Return, word for word, only the lines of the data below that lie between the line with "[504,340,712,357] article_langauges, ->" and the line with "[108,343,160,361] project ->", those two lines included.

-- Supplied records follows --

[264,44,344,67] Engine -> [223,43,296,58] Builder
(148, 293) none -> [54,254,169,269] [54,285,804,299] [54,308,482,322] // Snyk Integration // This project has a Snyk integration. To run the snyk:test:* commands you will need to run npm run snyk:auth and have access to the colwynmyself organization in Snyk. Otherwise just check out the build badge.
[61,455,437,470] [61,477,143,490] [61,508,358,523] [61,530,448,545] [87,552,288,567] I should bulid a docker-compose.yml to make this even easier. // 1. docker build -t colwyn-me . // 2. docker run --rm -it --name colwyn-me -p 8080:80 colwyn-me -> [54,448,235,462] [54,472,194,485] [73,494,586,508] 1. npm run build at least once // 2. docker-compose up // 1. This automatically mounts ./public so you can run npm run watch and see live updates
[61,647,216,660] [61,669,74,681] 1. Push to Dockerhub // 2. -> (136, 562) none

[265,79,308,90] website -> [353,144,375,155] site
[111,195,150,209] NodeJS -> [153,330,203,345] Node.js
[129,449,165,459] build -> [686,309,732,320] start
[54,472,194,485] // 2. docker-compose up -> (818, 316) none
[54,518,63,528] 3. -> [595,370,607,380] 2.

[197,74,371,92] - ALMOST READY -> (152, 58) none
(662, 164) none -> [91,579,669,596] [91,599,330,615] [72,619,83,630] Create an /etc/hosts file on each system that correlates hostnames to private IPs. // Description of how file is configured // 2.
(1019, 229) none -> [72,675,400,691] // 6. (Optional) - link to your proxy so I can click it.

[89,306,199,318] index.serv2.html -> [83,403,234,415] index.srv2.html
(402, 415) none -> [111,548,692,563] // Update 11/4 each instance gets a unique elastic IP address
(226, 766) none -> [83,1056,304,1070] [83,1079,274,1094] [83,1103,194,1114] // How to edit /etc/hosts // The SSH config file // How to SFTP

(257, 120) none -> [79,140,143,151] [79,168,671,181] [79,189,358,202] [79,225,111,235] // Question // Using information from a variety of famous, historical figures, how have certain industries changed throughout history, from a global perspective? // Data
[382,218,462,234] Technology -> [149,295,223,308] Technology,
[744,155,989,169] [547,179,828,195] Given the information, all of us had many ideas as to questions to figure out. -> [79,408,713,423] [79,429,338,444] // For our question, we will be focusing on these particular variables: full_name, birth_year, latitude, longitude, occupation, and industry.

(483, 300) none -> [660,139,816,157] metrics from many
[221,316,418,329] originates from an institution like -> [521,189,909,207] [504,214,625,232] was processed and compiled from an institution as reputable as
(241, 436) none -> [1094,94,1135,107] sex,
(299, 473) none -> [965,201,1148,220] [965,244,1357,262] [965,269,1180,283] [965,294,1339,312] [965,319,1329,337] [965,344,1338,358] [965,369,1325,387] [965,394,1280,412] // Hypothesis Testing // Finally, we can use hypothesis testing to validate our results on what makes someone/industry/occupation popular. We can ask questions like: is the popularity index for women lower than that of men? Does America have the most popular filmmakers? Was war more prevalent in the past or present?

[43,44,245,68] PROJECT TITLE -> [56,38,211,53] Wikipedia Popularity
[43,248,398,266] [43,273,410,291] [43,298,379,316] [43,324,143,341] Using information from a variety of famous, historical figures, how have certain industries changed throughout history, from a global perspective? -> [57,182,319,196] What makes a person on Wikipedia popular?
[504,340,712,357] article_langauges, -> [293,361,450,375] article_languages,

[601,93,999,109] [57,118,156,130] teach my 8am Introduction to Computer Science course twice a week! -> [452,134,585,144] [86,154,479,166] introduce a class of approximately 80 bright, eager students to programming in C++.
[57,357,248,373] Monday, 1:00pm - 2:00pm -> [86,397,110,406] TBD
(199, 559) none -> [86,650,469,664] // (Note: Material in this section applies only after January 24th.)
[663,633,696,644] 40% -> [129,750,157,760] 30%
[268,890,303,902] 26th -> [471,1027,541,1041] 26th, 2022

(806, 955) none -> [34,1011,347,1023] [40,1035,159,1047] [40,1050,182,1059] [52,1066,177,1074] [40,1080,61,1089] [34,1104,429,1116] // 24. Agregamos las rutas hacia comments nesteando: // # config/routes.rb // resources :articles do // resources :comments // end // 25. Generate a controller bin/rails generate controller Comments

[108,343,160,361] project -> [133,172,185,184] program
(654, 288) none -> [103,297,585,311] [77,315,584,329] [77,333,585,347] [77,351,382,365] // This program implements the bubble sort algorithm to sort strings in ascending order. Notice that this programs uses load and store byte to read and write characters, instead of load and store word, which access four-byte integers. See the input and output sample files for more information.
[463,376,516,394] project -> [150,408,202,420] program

-- Supplied records concluded --

Solution for this exercise
[504,340,712,357] article_langauges, -> [293,361,450,375] article_languages,

[601,93,999,109] [57,118,156,130] teach my 8am Introduction to Computer Science course twice a week! -> [452,134,585,144] [86,154,479,166] introduce a class of approximately 80 bright, eager students to programming in C++.
[57,357,248,373] Monday, 1:00pm - 2:00pm -> [86,397,110,406] TBD
(199, 559) none -> [86,650,469,664] // (Note: Material in this section applies only after January 24th.)
[663,633,696,644] 40% -> [129,750,157,760] 30%
[268,890,303,902] 26th -> [471,1027,541,1041] 26th, 2022

(806, 955) none -> [34,1011,347,1023] [40,1035,159,1047] [40,1050,182,1059] [52,1066,177,1074] [40,1080,61,1089] [34,1104,429,1116] // 24. Agregamos las rutas hacia comments nesteando: // # config/routes.rb // resources :articles do // resources :comments // end // 25. Generate a controller bin/rails generate controller Comments

[108,343,160,361] project -> [133,172,185,184] program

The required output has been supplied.